— STUDY TEXT —
BEGIN
Committee has begun televised hearings

A screen showing video of Donald Trump above the January 6 Committee members | Reuters

House investigators are making the case to the American public in a prime-time hearing that the violent insurrection by former president Donald Trump's supporters should not be forgotten.

While the basics of the January 6, 2021, attack on the Capitol are well known, the committee is trying to tell the story of how it happened, and how to prevent it from ever happening again, for history. The made-for-TV hearings including video of police officers being brutally beaten and rightwing extremists leading the crowds into the Capitol come as some have tried to downplay the violence.

“We can't sweep what happened under the rug,” said Rep. Bennie Thompson, the chairman of the panel, as he opened the first in the series of hearings on Thursday evening. “The American people deserve answers.”

Takeaways from the January 6 committee's first hearing:

Laying it all on Trump

Thompson laid out the committee's initial findings that Trump led a sprawling, multi-step conspiracy aimed at overturning the presidential election. The panel's vice chairwoman, Wyoming Rep. Liz Cheney, called it a “sophisticated seven-part plan”.

The committee plans to look at how Trump pushed his false claims of widespread fraud and how it eventually prompted the violence at the Capitol. They argue that his lies prompted far-right extremist groups like the Proud Boys and the Oath Keepers to jump into action.

“January 6 was the culmination of an attempted coup, a brazen attempt,” Thompson said.

The committee has conducted more than 1,000 interviews with people connected to the siege and collected more than 140,000 documents. They will use that evidence over the course of the hearings this month to show how the attack was coordinated by some of the rioters in the violent mob that broke into the Capitol and interrupted the certification of President Joe Biden's victory and how Trump's efforts started it all.

“The attack on our Capitol was not a spontaneous riot,” Cheney said.

Trump's inner circle

The hearing featured never-before-seen video testimony from former attorney general Bill Barr and others who told Trump at the time that his fraud claims had no merit. Barr, who said publicly at the time that the Justice Department had not found fraud, said he had told Trump it was bull.
END
— ACTIVITIES —
1. In the January 6 hearings article, how many interviews has the committee conducted?
2. Pick up the January 6 hearings article after its final sentence and carry it forward.

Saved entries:
BEGIN
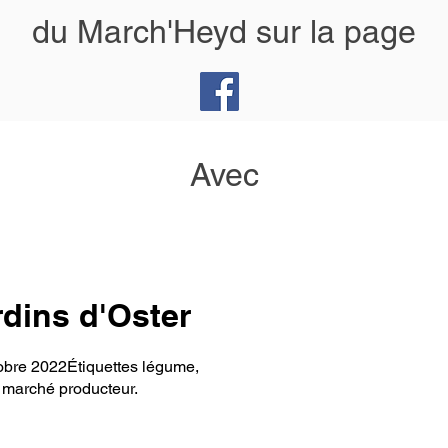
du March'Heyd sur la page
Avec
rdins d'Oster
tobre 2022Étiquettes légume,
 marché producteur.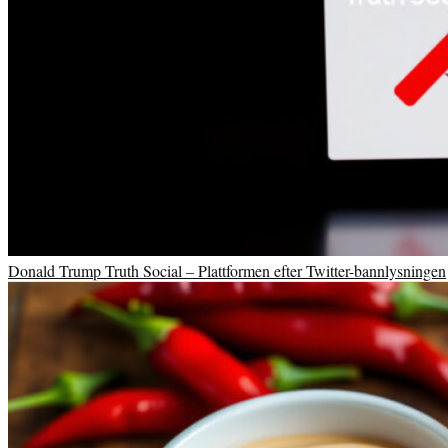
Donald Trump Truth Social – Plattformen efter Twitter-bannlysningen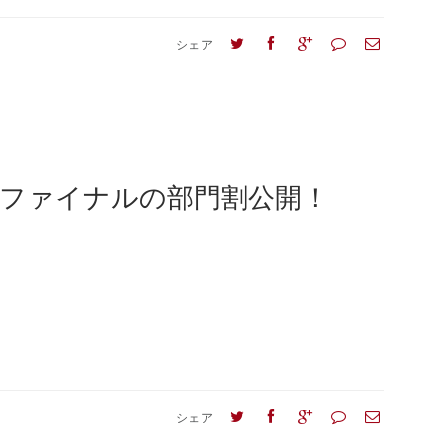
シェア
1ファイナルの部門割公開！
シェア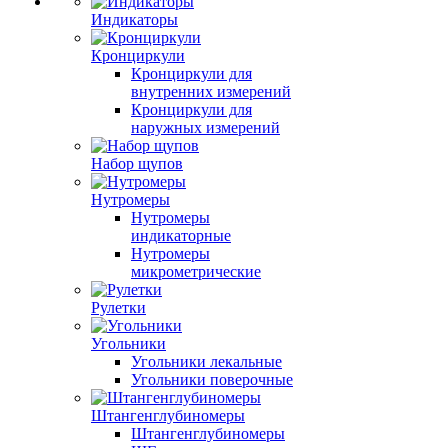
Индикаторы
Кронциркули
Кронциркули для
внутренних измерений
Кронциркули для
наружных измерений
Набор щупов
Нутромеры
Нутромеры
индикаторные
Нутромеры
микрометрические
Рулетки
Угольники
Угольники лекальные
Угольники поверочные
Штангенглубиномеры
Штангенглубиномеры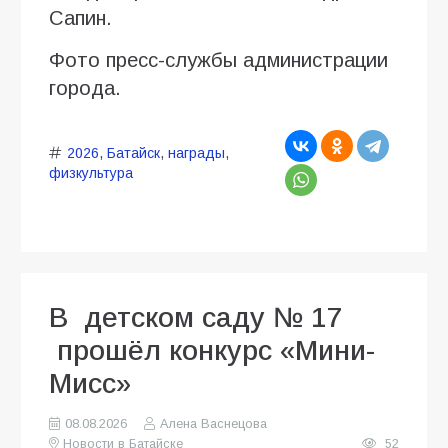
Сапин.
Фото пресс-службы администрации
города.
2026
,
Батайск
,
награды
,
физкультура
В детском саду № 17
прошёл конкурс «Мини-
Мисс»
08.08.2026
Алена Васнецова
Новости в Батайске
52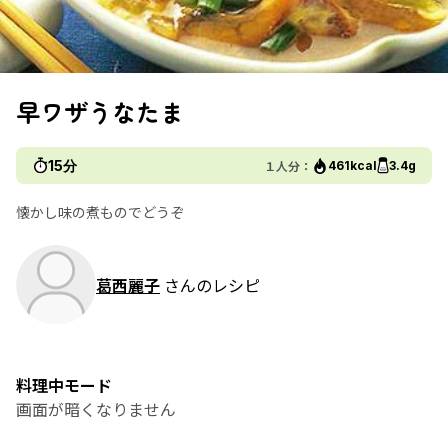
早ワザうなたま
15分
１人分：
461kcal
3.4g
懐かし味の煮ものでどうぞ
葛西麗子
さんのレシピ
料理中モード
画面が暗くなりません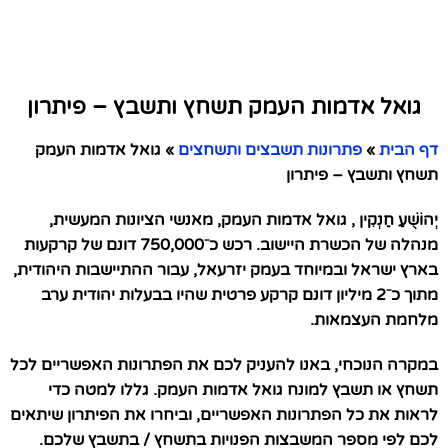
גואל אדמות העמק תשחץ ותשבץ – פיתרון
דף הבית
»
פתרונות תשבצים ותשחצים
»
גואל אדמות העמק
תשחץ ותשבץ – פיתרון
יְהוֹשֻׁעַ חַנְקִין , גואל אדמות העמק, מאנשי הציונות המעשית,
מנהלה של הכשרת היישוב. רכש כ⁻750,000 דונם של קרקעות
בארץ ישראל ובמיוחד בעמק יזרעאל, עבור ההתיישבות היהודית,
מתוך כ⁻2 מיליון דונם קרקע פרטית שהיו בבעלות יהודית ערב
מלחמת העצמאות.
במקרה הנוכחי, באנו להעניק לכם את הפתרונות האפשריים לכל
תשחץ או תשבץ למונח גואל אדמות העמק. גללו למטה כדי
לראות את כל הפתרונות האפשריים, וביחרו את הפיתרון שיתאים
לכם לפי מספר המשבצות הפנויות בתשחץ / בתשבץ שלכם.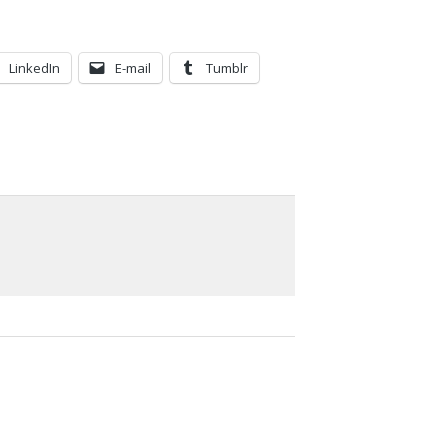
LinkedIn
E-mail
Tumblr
END
BEGIN
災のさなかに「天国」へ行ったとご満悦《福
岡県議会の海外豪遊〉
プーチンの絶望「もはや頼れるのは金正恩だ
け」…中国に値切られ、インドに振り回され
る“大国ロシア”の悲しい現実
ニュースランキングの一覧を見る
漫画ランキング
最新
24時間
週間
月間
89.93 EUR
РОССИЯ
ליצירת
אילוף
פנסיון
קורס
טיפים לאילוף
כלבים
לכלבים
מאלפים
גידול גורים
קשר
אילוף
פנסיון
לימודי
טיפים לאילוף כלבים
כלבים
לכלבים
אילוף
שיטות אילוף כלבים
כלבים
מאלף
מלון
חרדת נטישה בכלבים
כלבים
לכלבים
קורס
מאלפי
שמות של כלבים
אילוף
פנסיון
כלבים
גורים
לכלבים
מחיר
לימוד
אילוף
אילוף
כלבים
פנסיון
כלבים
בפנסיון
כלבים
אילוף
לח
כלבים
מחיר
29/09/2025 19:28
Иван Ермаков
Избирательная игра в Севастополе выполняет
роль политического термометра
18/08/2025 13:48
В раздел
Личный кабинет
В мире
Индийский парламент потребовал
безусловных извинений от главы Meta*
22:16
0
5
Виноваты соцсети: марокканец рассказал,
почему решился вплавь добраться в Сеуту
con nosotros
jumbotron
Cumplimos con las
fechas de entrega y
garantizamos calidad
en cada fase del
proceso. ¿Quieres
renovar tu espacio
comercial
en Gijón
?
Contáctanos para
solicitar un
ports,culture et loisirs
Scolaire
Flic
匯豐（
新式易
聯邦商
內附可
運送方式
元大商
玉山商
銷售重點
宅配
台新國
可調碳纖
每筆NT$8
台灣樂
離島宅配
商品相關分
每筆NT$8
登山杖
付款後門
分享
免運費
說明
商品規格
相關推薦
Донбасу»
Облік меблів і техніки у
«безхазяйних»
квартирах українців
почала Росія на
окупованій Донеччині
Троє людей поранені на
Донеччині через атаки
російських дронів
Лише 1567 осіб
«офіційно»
END
— WRITTEN ANSWERS —
1. More than 1,000 interviews.

2.
The panel also showed video testimony from Trump's daughter, Ivanka Trump, who spoke to the committee in April. Ivanka Trump said “Barr's declaration affected my perspective.”

“I respect Attorney General Barr, so I accepted what he said,” she told the committee.

Made for TV

The committee took the unusual step of launching the hearings with a prime-time show aimed to gather as many viewers as possible.

It's still unclear how many will tune in, but the panel is producing the hearing in hopes of becoming must-see television, featuring never-before-seen video footage of the insurrection.

The hearing room was also set up for impact, with a huge screen hanging over the lawmakers.

Lawmakers who were trapped together in the House during the insurrection are attending Thursday's hearing after having dinner together. The lawmakers were caught in an upper gallery of the chamber as rioters beat on the doors.

Rep. Dean Phillips, D-Minn., said the House members, who were eventually evacuated without harm, are dismayed that an event that exposed the fragility of democracy could somehow be whitewashed by tens of millions of people, including many in Congress.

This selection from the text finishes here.